Content

Speaker

Prasanna Lakkur

Abstract

This research advances methodologies for analyzing textual content from large-scale online datasets, interpreting message intent, retrieving knowledge, and leveraging these insights to address practical challenges across diverse domains. Firstly, two complementary approaches are used to improve Temporal Question Answering. TempoQR uses a RAG inspired approach to enhance the question representation using relevant facts from a large knowledge graph. LASR, on the other hand, focuses on understanding the intent of the question to pick the best SPARQL query to answer temporal questions. Building upon this work, intent classification is then used to classify messages with labels of interest to the law enforcement to help them triage massive corpora of conversations. The classification model enables a novel conversation clustering technique, revealing distinct conversational patterns and providing insights into different victim experiences.

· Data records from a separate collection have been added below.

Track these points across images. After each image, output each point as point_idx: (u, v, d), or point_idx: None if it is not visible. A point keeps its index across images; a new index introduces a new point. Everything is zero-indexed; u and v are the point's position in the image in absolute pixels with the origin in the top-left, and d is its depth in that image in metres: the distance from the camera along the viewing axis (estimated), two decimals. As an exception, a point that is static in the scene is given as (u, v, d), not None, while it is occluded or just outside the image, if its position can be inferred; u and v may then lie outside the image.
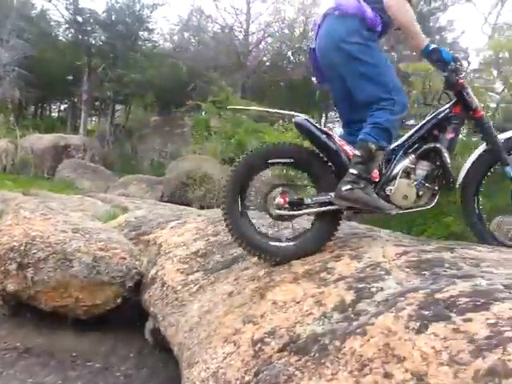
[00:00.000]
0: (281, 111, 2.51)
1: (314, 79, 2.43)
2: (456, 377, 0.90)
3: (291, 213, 2.09)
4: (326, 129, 2.17)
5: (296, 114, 2.20)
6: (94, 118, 21.73)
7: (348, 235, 2.40)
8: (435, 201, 2.13)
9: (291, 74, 19.42)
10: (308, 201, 2.10)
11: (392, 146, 2.15)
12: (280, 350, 1.35)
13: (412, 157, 2.10)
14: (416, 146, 2.12)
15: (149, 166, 13.01)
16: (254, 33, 18.01)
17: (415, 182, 2.06)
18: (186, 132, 13.20)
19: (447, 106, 2.15)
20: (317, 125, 2.16)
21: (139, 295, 2.78)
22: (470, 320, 1.05)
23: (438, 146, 2.07)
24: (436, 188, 2.10)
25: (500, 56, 12.58)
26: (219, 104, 11.01)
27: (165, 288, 2.46)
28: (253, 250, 2.08)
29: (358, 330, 1.22)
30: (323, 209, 2.09)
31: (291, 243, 2.11)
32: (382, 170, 2.11)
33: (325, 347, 1.25)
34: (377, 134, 1.97)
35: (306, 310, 1.53)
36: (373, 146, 1.96)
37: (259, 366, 1.34)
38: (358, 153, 1.98)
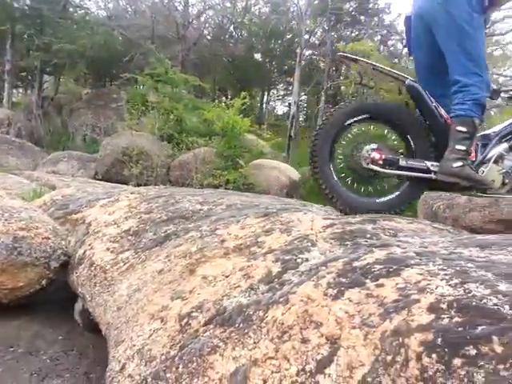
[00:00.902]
0: (393, 70, 2.37)
1: (406, 50, 2.46)
2: (366, 338, 0.95)
3: (383, 170, 2.13)
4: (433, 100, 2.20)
5: (407, 76, 2.22)
6: (19, 90, 20.04)
7: (281, 210, 2.44)
8: None
9: (233, 49, 19.14)
10: (403, 163, 2.14)
11: (489, 131, 2.25)
12: (206, 324, 1.35)
13: (505, 145, 2.17)
14: (511, 136, 2.19)
15: (81, 143, 12.29)
16: (194, 4, 17.42)
17: (503, 170, 2.14)
18: (121, 106, 12.60)
19: None
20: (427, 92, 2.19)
21: (67, 276, 2.65)
22: (382, 285, 1.11)
23: None
24: None
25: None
26: (157, 77, 10.60)
27: (93, 268, 2.37)
28: (335, 198, 2.18)
29: (280, 299, 1.25)
30: (417, 175, 2.15)
31: (373, 200, 2.19)
32: (478, 151, 2.19)
33: (249, 318, 1.26)
34: (478, 110, 2.02)
35: (234, 283, 1.54)
36: (477, 122, 2.03)
37: (185, 340, 1.34)
38: (463, 129, 2.00)
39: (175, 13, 16.44)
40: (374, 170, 2.15)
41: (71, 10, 15.18)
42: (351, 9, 17.88)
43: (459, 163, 2.01)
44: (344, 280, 1.21)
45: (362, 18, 19.55)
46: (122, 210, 2.94)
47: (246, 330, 1.22)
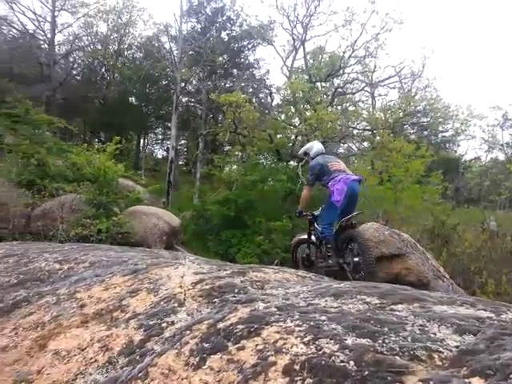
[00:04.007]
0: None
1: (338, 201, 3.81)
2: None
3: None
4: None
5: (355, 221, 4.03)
6: None
7: (151, 266, 2.33)
8: None
9: (106, 92, 18.59)
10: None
11: None
12: (53, 413, 1.17)
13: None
14: None
15: None
16: (61, 43, 16.56)
17: None
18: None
19: None
20: None
21: None
22: (242, 348, 1.11)
23: None
24: None
25: (296, 95, 14.67)
26: (15, 118, 9.60)
27: None
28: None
29: (139, 374, 1.15)
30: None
31: None
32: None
33: (104, 400, 1.14)
34: None
35: (91, 358, 1.39)
36: None
37: None
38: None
39: (38, 51, 15.40)
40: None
41: None
42: (224, 62, 18.98)
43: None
44: (207, 345, 1.18)
45: (235, 71, 20.94)
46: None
47: (100, 416, 1.09)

The focus is then turned towards understanding the opinions in large-scale online communities. A self-supervised approach models collective community opinion by leveraging readily available data. This enables two novel techniques for community comparison: BOTS, which calculates similarity based on expressed opinions; and Emb-PSR, which calculates similarity based on content. Results demonstrate that both BOTS and Emb-PSR outperform existing methods in their respective tasks and facilitate cross-platform comparisons between communities. These methods are further enhanced through the integration of RAG to improve opinion modeling accuracy, particularly in smaller communities.

Finally, I used this enhanced model to examine dynamics in online communities. I introduce a new dataset to validate our approach. This work provides tools for understanding user intent and online dynamics.